Fr. John Randall 1928-2011

Rev. John Randall, 82, dies; known for renewal efforts on Providence’s Smith Hill
01:00 AM EDT on Sunday, June 19, 2011
by Richard C. Dujardin
Journal Staff Writer

PROVIDENCE — The Rev. John F. Randall, a pioneer in the Catholic Charismatic Renewal movement who in the 1980s stirred controversy with his criticism of the then-president of Planned Parenthood of Rhode Island over her role in abortion, died Wednesday, June 15, at the age of 82.

Even before his appointment as pastor of St. Charles Borromeo Church in Providence in 1978, he and the Rev. Raymond Kelly, pastor of St. Patrick parish, drew national attention for their work at the Smith Hill parish. Taking the unusual step of inviting more affluent Catholics who had been inspired by the renewal movement to move into the relatively poor Smith Hill neighborhood, the two priests guided St. Patrick into doing something that until then had been rarely done — reopening a parish school that had been forced to close the year before.
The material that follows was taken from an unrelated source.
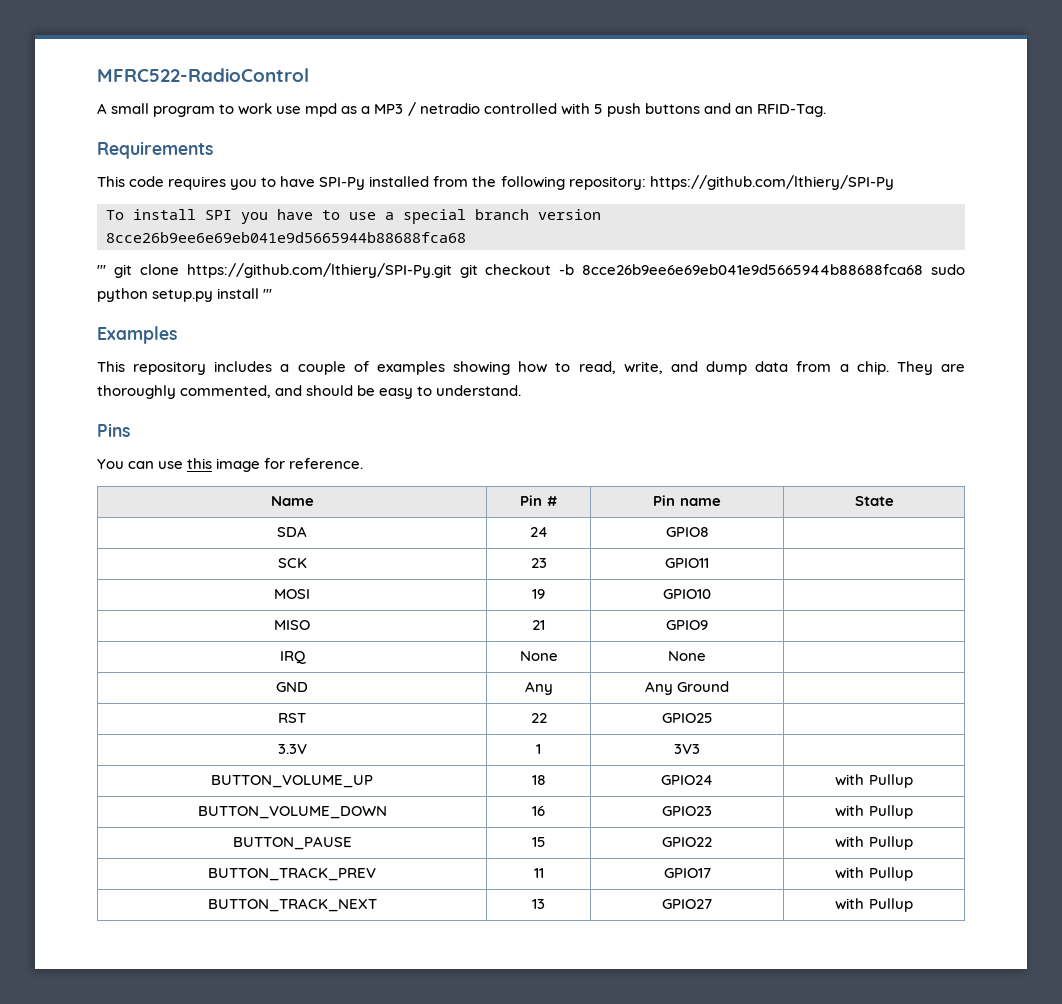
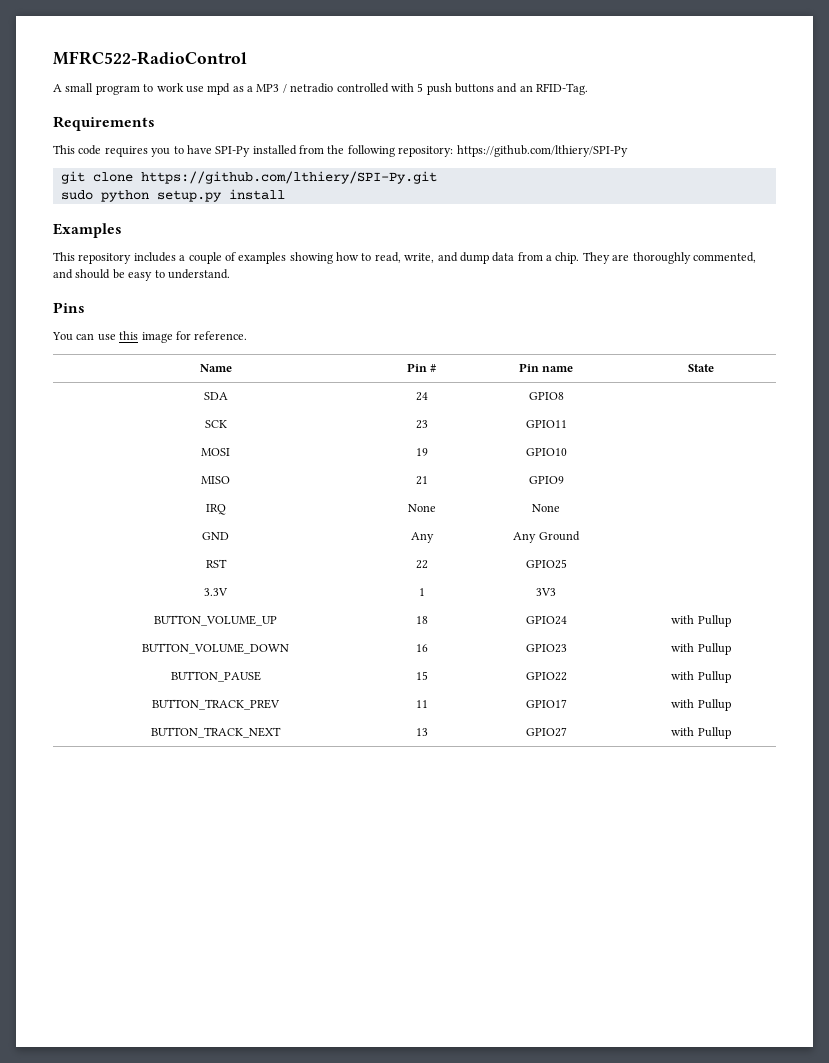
[106,209,601,224] [106,232,466,243] [97,265,106,275] To install SPI you have to use a special branch version 8cce26b9ee6e69eb041e9d5665944b88688fca68 // ''' -> (628, 151) none
[459,264,924,278] git checkout -b 8cce26b9ee6e69eb041e9d5665944b88688fca68 -> (437, 177) //
[263,289,273,299] ''' -> (285, 194) none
Father Randall, who was ordained in 1953 and taught at St. Raphael Academy in Pawtucket and then Our Lady of Providence Seminary in Warwick, would later trace his involvement in the renewal movement to a time he went to Brooklyn to hear and meet David Wilkerson, a Pentecostal preacher and writer who was working with drug addicts and gang leaders. Returning from New York to celebrate Sunday morning Mass the next day at St. Catherine’s in Warwick, the priest said, he suddenly felt struck by the Holy Spirit “and it was like the first Mass I had ever been at. Everything was ringing and singing; it was all brand new.”

In the ensuing years, Father Randall, with the encouragement of then-bishop of Providence Louis E. Gelineau, expanded the “work of the Holy Spirit” in the diocese by encouraging prayer groups and Life in the Spirit seminars. In 1978, three years after speaking about the renewal movement to church leaders in Rome, he helped to organize the first of several New England Catholic Charismatic conferences that drew 14,000 people to the Providence Civic Center.

Working out of his rectory, Father Randall also launched Spirit and Word, a radio and cable TV ministry that would cause a furor and attract national attention when he declared on one show in 1986 that Planned Parenthood head Mary Ann Sorrentino could no longer be deemed a Catholic because by holding the hands of patients during an abortion, she had broken canon law and incurred a penalty of excommunication.

In his book, “No Spirit … No Church,” published in 2009, Father Randall wrote: “All kinds of anger arose in Rhode Island against us, against the bishop and against the Catholic Church. It was an incredible moment, and while I can’t say that we had great victories, we were preaching the Gospel, speaking the truth and exposing what was right and what was wrong.”

At his parish of St. Charles, Father Randall had another dream as well — to reopen St. Charles School the same way that St. Patrick School had been reopened years earlier. His plan, inspired by a story he read on the religion page of The Providence Journal, was to ask parishioners to tithe 7 to 10 percent of their income and, in return, children would have the opportunity to attend Catholic school for free. “Unfortunately, the diocesan school office did not allow us to do so because they were afraid that we would hurt other schools.”

Father Randall continued his work until he retired as pastor in 2001. A Newport native, he had studied at the Grand Seminaire in St. Brieuc, France, and held degrees from the University of Louvain in Belgium for post-graduate studies in Sacred Scripture. After Saturday’s funeral Mass at St. Charles Borromeo, he was buried at St. Columba cemetery in Middletown.